Strengthening US Manufacturing Key to Supply Chain Resilience, Experts Say

October 7, 2020 Updated: October 7, 2020

WASHINGTON—U.S. manufacturing has reached an important inflection point following the global supply shocks caused by the pandemic, and it’s time for U.S. policymakers to help build resilient supply chains, according to a panel of experts.

The COVID-19 crisis has forced companies to reduce their dependence on China as a lone supplier, and U.S. companies have begun to explore sourcing options closer to home.

Gary Johnson, chief manufacturing and labor affairs officer at Ford Motor Co., said that this year has been “the perfect test case” about resilience for manufacturers.

“I’ve been around for a long time, 35 years almost, I’ve seen just about every crisis. This is the most dramatic,” he said on Oct. 1 at a virtual panel hosted by the Hudson Institute. “We’re already looking at our global footprint and locations. And some work has started to come back to the United States.”

Costs of freight, distribution, and duties have escalated recently, Johnson said, surpassing the labor savings overseas, which makes reshoring to the United States or nearshoring to Mexico and Canada more attractive.

However, the automakers need stable and consistent policies from Washington to be able to bring more production back to the United States.

“When we lay a footprint down or a plant down, it’s a three- to five-year plan and then it’s there for 25 years, because it’s very expensive to build and put those locations. So we need a consistent policy.”

Auto factories started to reopen in May with the easing of lockdown restrictions. However, they’re now facing another challenge, as the domestic demand for cars is much higher than normal.

“We are running really heavy overtime,” to meet the market demand, Johnson said.

Meanwhile, some Mexican auto suppliers are still shut as Mexico continues to struggle with lockdowns, putting more pressure on U.S. automakers, he added.

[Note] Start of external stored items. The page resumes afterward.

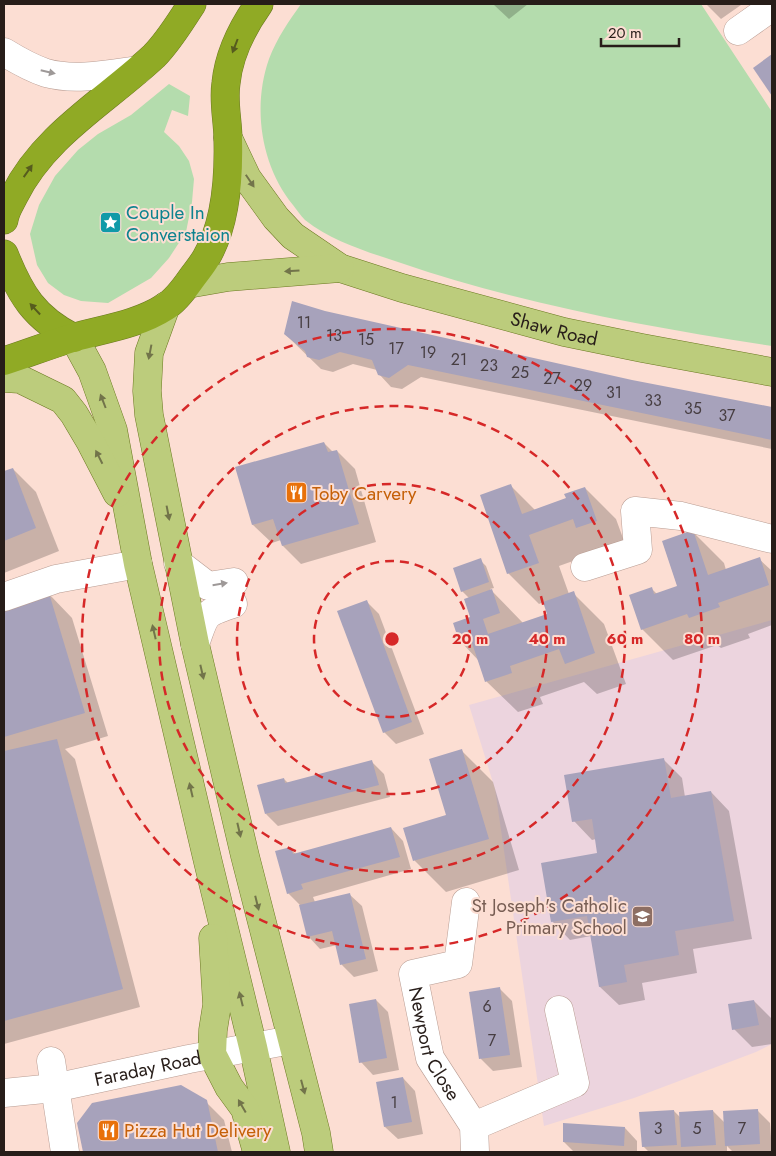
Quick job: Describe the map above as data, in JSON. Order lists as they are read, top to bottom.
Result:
{
  "streets": {
    "main road": ["Shaw Road"],
    "street": ["Newport Close", "Faraday Road"]
  },
  "places": {
    "place": ["Couple In Converstaion"],
    "restaurant": ["Toby Carvery", "Pizza Hut Delivery"],
    "school or university": ["St Joseph's Catholic Primary School"]
  },
  "house_numbers": [
    "11",
    "13",
    "15",
    "17",
    "19",
    "21",
    "23",
    "25",
    "27",
    "29",
    "31",
    "33",
    "35",
    "37",
    "6",
    "7",
    "1",
    "3",
    "5",
    "7"
  ],
  "scale_bar": "20 m",
  "rings": [
    "20 m",
    "40 m",
    "60 m",
    "80 m"
  ]
}
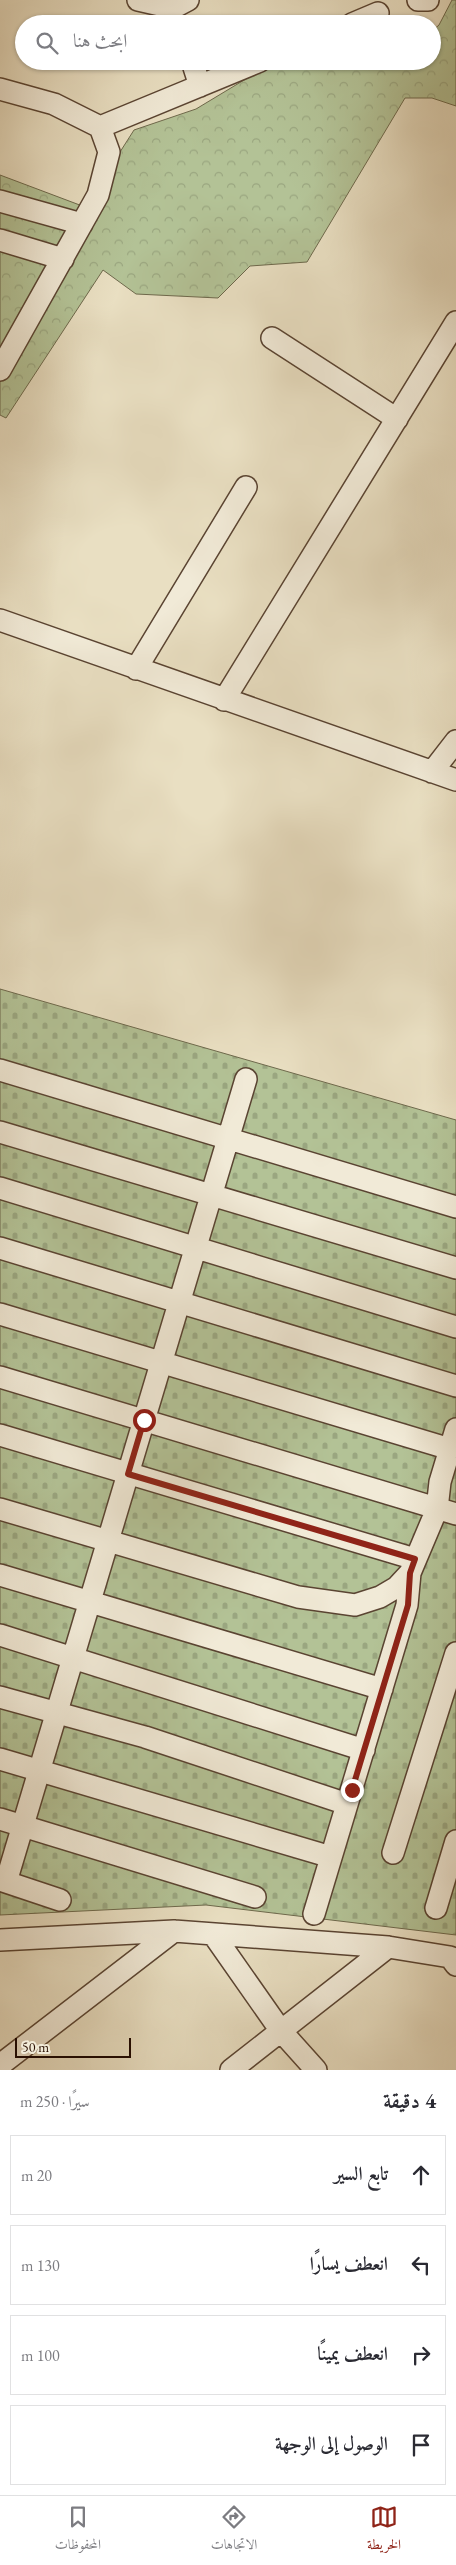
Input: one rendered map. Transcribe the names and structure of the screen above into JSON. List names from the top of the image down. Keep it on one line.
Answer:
{"scale_bar":"50 m","page":{"search":"ابحث هنا","scale":"50 m","heading":["4 دقيقة","سيرًا · 250 m"],"list":[["تابع السير","20 m"],["انعطف يسارًا","130 m"],["انعطف يمينًا","100 m"],"الوصول إلى الوجهة"],"nav":["الخريطة","الاتجاهات","المحفوظات"]}}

The pandemic has exposed the fragility of global value chains, according to Keith Belton, founder of Pareto Policy Solutions, a consulting firm to advance U.S. competitiveness.

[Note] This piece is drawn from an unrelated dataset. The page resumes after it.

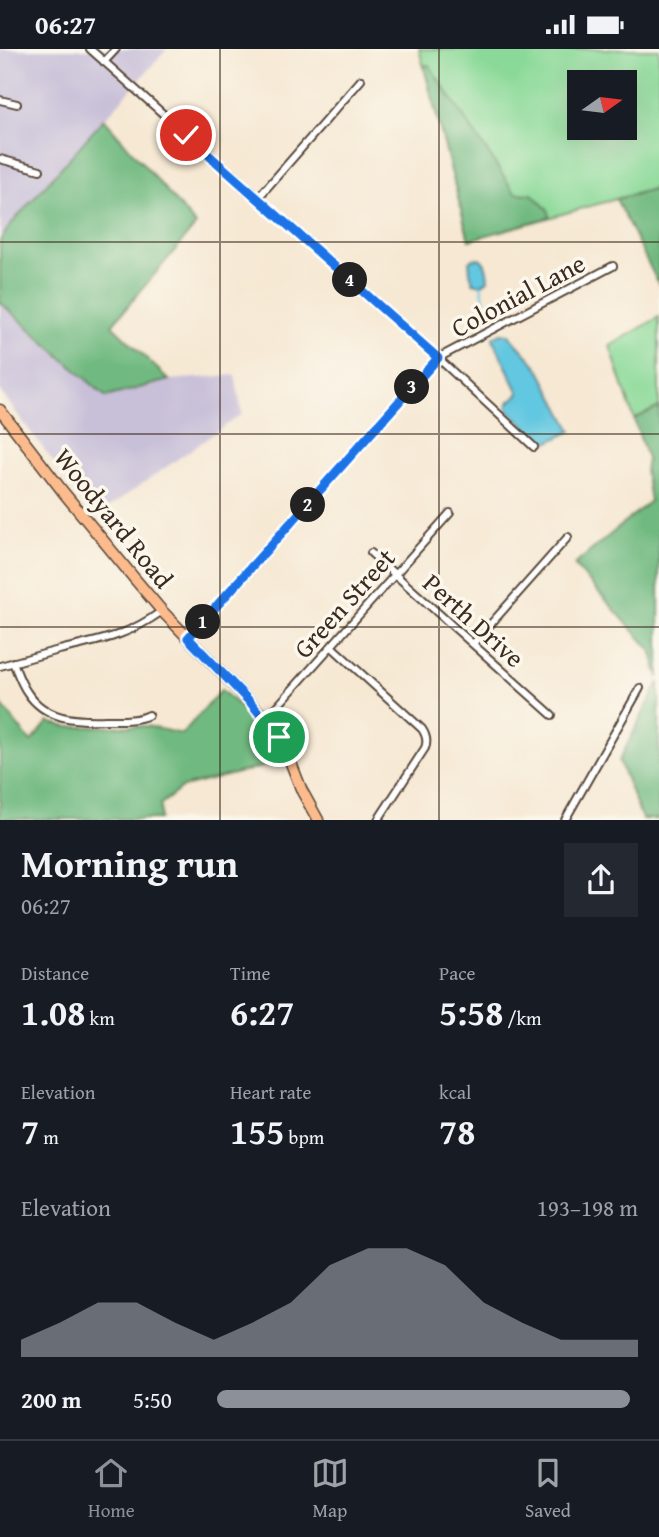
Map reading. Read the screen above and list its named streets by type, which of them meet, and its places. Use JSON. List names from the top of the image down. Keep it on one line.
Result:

Speaking at the panel, Belton said the risk of supply chain disruption may never be completely eliminated but it could be reduced or minimized through reengineering.

He co-authored a recent paper, titled “Policies to Enhance the Resilience of U.S. Manufacturing,” which lists 15 policy recommendations for the federal government to strengthen supply chains.

One recommendation the paper makes is for the government to develop a “stress test” that manufacturers can use to identify their supply chain vulnerabilities.

Other recommendations include reforming the World Trade Organization (WTO) and designating “a White House-level manufacturing czar and develop a national strategic plan to ensure long-term manufacturing competitiveness.”

According to Belton, U.S. manufacturers that have lost market share to other nations since the turn of the century have been actively pushing for a more aggressive government response.

As the presidential election nears, both candidates have published a range of policy proposals to make U.S. domestic manufacturing more resilient. President Donald Trump called for reshoring manufacturing by promising to offer tax breaks and incentives, while Democratic candidate Joe Biden proposed enhancing “Buy American” rules to support domestic manufacturers.

Speaking at the panel, Rosemary Gibson, author of “China Rx: Exposing the Risks of America’s Dependence on China for Medicine,” said it’s important for the U.S. government to identify “truly strategic assets” and prioritize manufacturing of those assets.

“We haven’t been prepared for years,” she said. “We can’t make antibiotics anymore in the United States. That’s a huge risk to our health security and national security.”

She also noted that 90 percent of chemicals for critical drugs needed in the care of coronavirus patients are sourced from China.

The United States lost its competitiveness in manufacturing as a “result of a conscious effort to globalize production,” Robert Scott, senior economist at the Economic Policy Institute, said at the panel discussion.

“Over the last 20 years, the United States has lost some 91,000 manufacturing plants, and roughly 5 million manufacturing jobs. That’s roughly 30 percent of all of U.S. manufacturing capacity.”

And that’s been facilitated by a number of U.S. policy decisions and failures, Scott said, that include neglecting currency manipulations by other countries, as well as the signing of the North American Free Trade Agreement, which took effect in 1994, and the admission of China into the WTO in 2001.